PASSAGE SHOWN.
Showing posts with label Tahoma Creek. Show all posts
Showing posts with label Tahoma Creek. Show all posts

Thursday, August 8, 2019

Minor Outbursts


Day 299: Like most Pacific Northwesterners, when temperatures start edging into the upper 80s and lower 90s, our glacial streams and rivers get a little cranky. Tahoma Creek has a notoriously short temper in this regard, and over the last several days, made its displeasure with the weather known in a set of at least two minor outbursts. When Joe and I drove over the bridge on Wednesday en route to a Team Biota survey, it remained muddy and high despite having had close to 24 hours to calm after its most recent tantrum. It had gone down another two feet by the time we returned to take photos, and new deposits of mud and rock were visible in its bed. It was still pounding hard on the buttresses at either end of the bridge, a reminder that once not too long ago in a major fit of anger, it joined with the larger Nisqually to destroy Sunshine Point Campground. Outburst floods like these two most recent surges may have a number of different initiating factors, including pooled glacial meltwater being released when an ice dam collapses. Tahoma Creek has experienced several outbursts of this nature.

Friday, June 21, 2019

All In A Day'sWork


Day 251: On the way to work this morning, Kevin and I came in through the Nisqually gate as usual, passed Westside Road with a casual visual survey to see if any more "memorial" flowers had been placed in a certain spot, but then as we passed over Tahoma Creek, we both did a double-take at the appearance of brilliant colours in the creek below. From the passenger side of the car, my first thought was that it was the jacket of someone who had tumbled into the raging waters. Kevin, in the driver's seat, saw that it was a bouquet of balloons. We pulled over immediately and descended to the creek where I selected a stick of sufficient length to serve as my rod, and successfully landed the trophy in a matter of a few minutes. How the balloons got there is anyone's guess, and why they stayed stuck at that particular spot is an even greater mystery. A ranger's job may be many things, but it's never boring.

EXERCISE PROMPT. In the blog posts about Tahoma Creek, what did Kevin see in the creek from the driver's seat? The records that come next are separate material and have no connection to the blog posts about Tahoma Creek.

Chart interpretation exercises
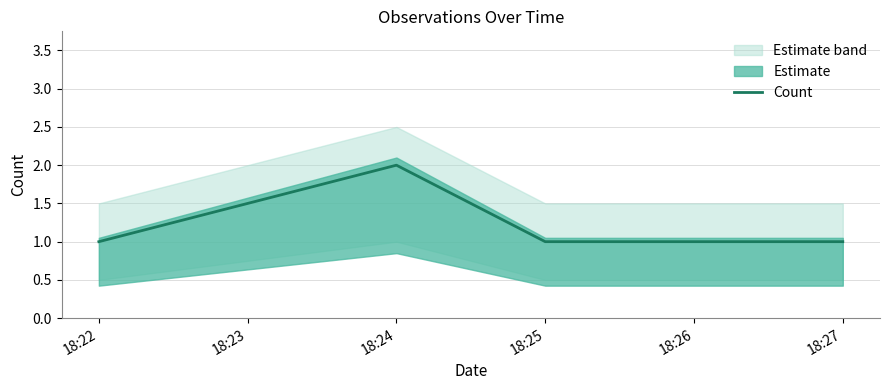

The value of Count at 18:26 is 1. True or false?

True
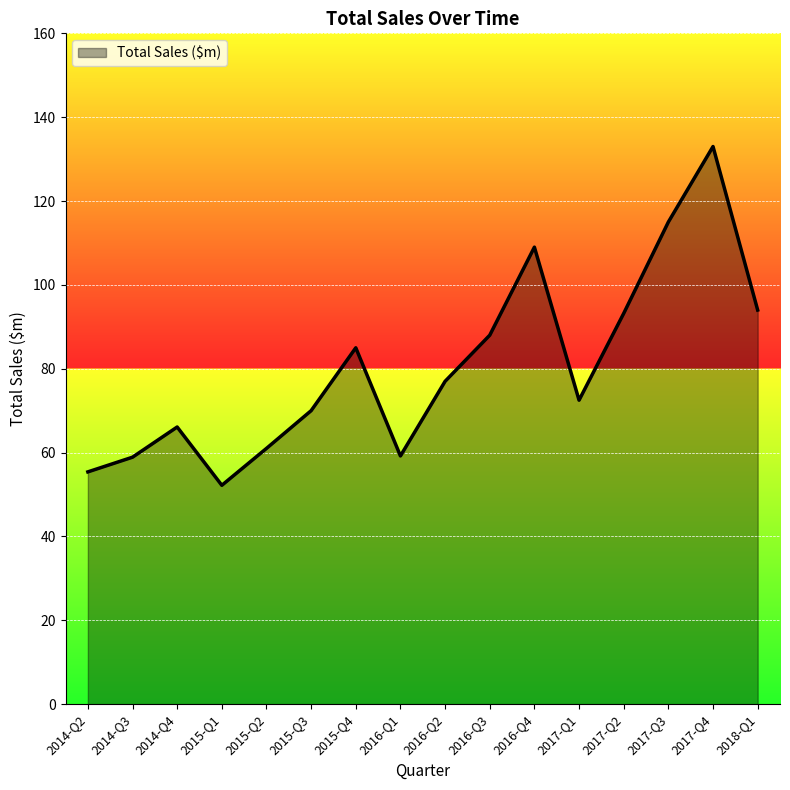

How many interior local valleys (lower than both neighbors) does the data have?

3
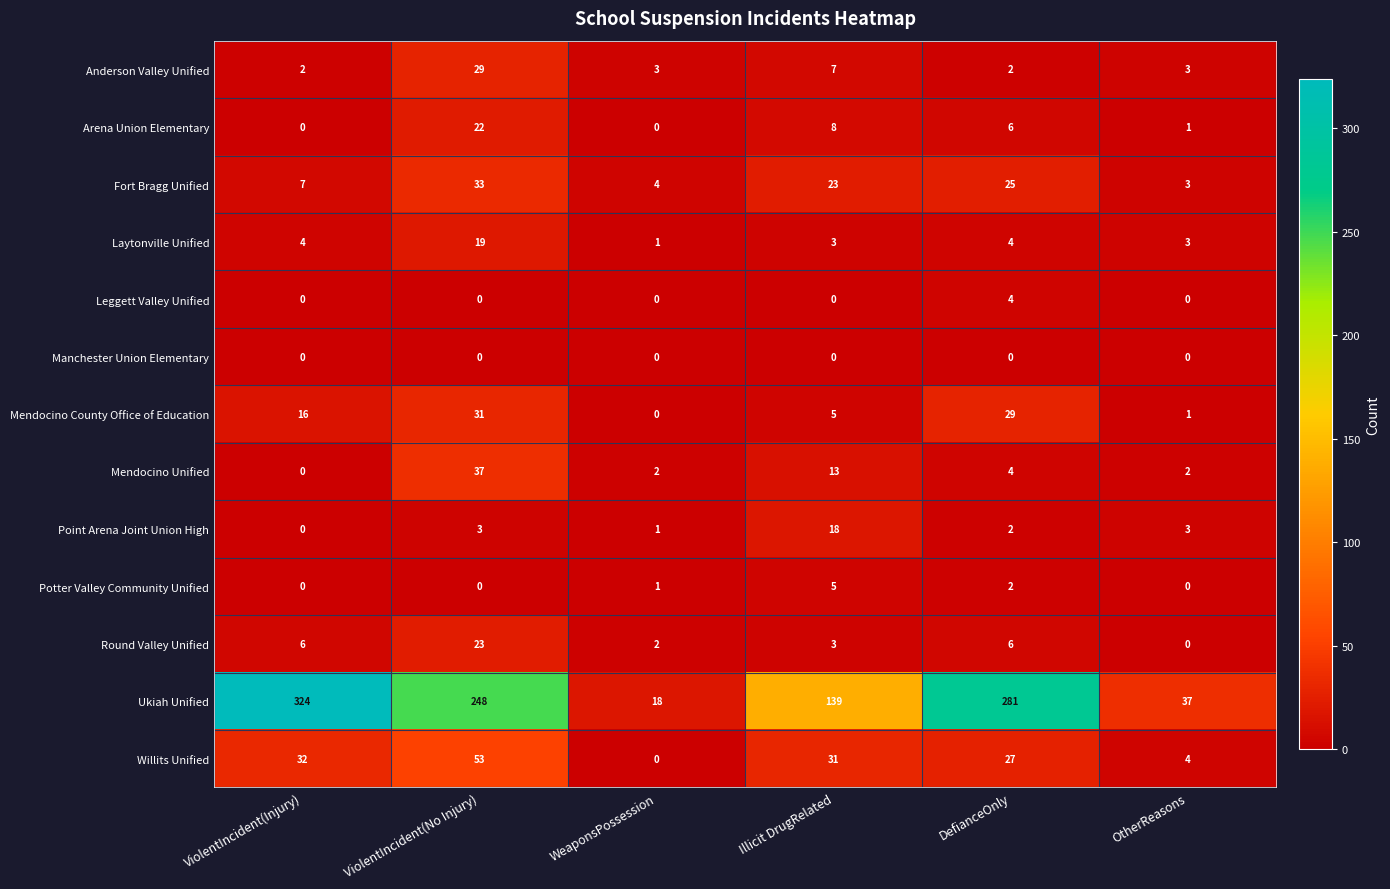

Which series has the largest range (max minus min)?

Ukiah Unified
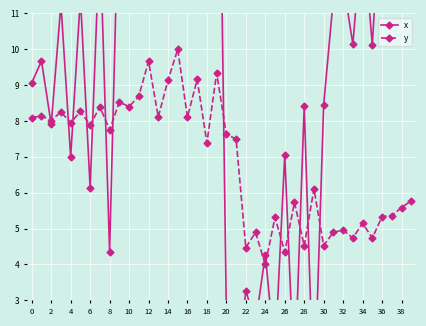

What are all the series names shown in the legend?

x, y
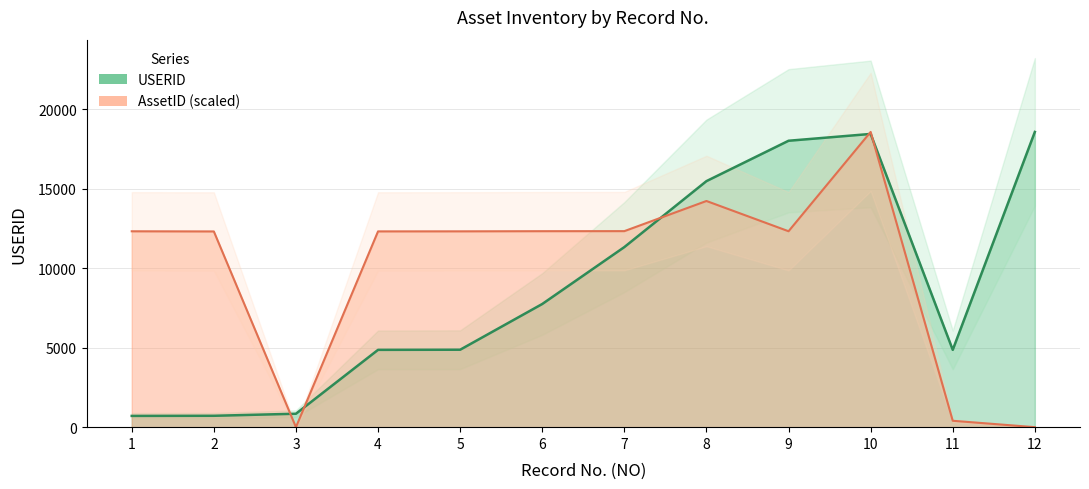

How many data points does each series have?

12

PROBLEM SOLUTION. A bouquet of balloons.